“Say you come across someone in the street, a street person who tells you a story. Later, you hear them tell the same story to someone else, and you feel a little betrayed, like they’re on a loop.”
Peter Josheff talked about the opera he composed, with lyrics by poet Jaime Robles. “This has been going on for all eternity; it’s not the first time it happens.”
Josheff and Robles will see their opera, Inferno, Second Circle of Hell—The Lustful, from Dante’s Divine Comedy, premiered at Live Oak Theater next Wednesday and Thursday at 8 p.m., and again on the following Sunday at 5, as part of San Francisco Cabaret Opera’s Weekends in Hell.
Inferno will feature Eliza O’Malley, soprano; Adam Flowers, tenor; Richard Mix, bass; and Eric Zivian, from Left Coast Ensemble, piano.
Josheff and Robles have been working together since the mid-1990s. Smaller projects premiered at the annual Harvest of Song series at the Berkeley Art Center.
“We always planned to do a large project,” Josheff said. “So we proceeded methodically with smaller ones. She came to me with the idea—and Jaime always comes to me with exactly what I’m looking for. I can always set her text easily.”

◆ **Supplied information**:
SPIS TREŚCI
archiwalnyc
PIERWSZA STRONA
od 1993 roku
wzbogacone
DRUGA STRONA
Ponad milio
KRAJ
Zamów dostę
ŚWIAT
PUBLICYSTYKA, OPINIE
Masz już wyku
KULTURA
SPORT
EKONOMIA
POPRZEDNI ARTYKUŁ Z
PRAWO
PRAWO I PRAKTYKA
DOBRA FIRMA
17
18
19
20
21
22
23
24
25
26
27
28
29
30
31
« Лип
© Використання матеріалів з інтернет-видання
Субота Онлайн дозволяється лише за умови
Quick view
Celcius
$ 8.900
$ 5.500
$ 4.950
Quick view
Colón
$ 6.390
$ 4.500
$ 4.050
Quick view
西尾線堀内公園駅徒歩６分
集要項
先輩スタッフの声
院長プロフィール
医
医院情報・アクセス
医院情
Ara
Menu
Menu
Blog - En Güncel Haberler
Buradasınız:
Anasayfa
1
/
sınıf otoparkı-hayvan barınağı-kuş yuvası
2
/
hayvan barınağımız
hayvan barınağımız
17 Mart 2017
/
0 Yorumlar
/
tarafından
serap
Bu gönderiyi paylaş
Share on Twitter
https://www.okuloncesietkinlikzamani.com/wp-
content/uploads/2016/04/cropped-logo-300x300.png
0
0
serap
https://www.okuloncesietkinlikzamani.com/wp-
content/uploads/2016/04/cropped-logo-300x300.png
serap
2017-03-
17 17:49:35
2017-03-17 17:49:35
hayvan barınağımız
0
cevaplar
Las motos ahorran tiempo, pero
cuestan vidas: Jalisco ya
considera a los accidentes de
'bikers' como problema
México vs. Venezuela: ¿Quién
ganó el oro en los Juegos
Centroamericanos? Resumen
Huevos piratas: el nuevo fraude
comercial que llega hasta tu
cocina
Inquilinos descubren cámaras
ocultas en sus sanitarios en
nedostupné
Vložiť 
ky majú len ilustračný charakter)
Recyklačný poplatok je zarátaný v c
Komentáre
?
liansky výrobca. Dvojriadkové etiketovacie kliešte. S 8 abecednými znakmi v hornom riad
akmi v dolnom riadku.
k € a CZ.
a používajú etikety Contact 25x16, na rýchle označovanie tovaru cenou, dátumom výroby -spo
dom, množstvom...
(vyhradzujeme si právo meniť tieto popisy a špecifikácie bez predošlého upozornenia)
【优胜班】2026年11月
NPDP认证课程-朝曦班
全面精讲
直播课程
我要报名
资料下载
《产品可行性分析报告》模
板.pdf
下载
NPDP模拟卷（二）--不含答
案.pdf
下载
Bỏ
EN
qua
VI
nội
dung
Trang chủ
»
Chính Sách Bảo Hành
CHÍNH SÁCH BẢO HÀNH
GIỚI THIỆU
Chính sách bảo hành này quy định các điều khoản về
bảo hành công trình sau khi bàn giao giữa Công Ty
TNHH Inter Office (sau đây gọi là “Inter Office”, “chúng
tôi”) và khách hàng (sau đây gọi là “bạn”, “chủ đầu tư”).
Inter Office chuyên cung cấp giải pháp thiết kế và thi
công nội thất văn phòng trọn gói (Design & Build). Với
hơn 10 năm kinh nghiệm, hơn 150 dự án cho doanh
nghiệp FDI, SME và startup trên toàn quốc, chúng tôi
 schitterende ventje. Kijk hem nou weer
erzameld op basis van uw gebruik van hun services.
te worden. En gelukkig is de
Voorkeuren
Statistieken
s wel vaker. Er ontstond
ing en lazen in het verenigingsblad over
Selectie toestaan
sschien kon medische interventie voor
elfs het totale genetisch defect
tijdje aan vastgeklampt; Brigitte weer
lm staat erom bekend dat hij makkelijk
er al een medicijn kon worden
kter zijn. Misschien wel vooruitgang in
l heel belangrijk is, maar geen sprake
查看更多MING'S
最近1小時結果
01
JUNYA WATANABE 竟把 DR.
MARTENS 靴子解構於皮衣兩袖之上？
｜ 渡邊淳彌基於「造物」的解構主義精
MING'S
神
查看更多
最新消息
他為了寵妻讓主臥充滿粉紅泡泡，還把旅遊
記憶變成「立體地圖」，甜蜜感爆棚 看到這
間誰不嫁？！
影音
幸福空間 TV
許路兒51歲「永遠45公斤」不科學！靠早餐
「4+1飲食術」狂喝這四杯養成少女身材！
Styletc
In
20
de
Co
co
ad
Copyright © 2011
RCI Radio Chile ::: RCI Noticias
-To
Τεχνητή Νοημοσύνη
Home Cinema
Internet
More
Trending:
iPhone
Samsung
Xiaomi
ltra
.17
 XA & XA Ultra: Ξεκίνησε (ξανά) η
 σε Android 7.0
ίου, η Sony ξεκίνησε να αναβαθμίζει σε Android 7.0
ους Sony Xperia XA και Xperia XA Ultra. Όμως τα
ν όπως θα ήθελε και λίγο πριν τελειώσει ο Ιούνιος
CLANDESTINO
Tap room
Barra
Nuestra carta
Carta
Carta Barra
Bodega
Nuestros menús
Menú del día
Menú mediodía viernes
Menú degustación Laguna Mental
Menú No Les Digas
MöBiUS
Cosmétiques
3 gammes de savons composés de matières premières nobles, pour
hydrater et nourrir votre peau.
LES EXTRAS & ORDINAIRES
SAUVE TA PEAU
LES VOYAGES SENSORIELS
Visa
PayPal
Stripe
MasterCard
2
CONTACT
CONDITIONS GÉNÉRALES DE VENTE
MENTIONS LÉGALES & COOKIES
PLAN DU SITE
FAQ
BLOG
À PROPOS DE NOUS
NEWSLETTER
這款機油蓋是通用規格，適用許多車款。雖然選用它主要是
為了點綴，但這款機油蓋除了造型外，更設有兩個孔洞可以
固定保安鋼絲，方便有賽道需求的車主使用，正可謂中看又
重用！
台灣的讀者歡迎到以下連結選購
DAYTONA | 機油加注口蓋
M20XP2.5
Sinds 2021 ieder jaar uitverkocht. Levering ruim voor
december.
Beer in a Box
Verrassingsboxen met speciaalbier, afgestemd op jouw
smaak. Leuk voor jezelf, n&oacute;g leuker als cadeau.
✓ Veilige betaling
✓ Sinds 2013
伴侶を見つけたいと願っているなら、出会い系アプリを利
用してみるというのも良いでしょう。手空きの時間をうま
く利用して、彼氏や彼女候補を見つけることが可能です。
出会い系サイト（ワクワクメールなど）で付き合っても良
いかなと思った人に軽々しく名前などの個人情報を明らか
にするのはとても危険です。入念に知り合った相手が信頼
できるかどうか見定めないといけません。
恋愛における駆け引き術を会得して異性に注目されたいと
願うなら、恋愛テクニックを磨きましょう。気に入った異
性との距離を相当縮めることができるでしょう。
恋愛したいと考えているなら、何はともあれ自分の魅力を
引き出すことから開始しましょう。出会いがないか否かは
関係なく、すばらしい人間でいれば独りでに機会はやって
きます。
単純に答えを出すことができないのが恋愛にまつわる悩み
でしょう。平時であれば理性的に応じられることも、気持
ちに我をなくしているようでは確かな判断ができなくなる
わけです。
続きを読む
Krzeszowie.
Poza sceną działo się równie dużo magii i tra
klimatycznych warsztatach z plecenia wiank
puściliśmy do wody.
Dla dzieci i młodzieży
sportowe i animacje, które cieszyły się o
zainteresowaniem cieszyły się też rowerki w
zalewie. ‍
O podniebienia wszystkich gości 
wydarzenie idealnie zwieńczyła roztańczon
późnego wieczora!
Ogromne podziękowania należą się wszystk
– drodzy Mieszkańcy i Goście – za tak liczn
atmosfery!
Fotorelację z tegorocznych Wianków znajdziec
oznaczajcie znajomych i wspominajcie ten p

◆ **Required actions**:
**A)** In the article about the opera Inferno, who is the tenor?
**B)** Go on with the article about the opera Inferno from its final sentence.

◆ **Responses per task**:
**A)** Adam Flowers

**B)**
“I’d been looking for an opera to do for some time,” Robles said. “I was taking a writing course; they asked us to do some collaborative work. During that assignment I read the story of Francesca and Paolo [in Canto V of Dante’s poem]. Given its very theatrical and dramatic character, I thought it was suitable for opera, and that it would fit well with the kind of composing Peter’s good at: lyrical, sensual, a romantic quality about it. He might not like hearing that!”
“In the Second Circle, they can’t control their passions,” Josheff explained, “They’re blown by the wind from one passion to another. It was easy to compose music that tries to convey passion for each character. Paolo croons like a pop singer. He doesn’t know he’s in hell; he’s still trying to seduce Francesca. Francesca knows where she is; all she can ask is, What am I doing here? What crime did I commit? She looks at Paolo and can’t fall for it anymore. And the wind’s an actual character, a monster demon, kind of charming in a way. He torments the damned with good-natured, pitiless cruelty.”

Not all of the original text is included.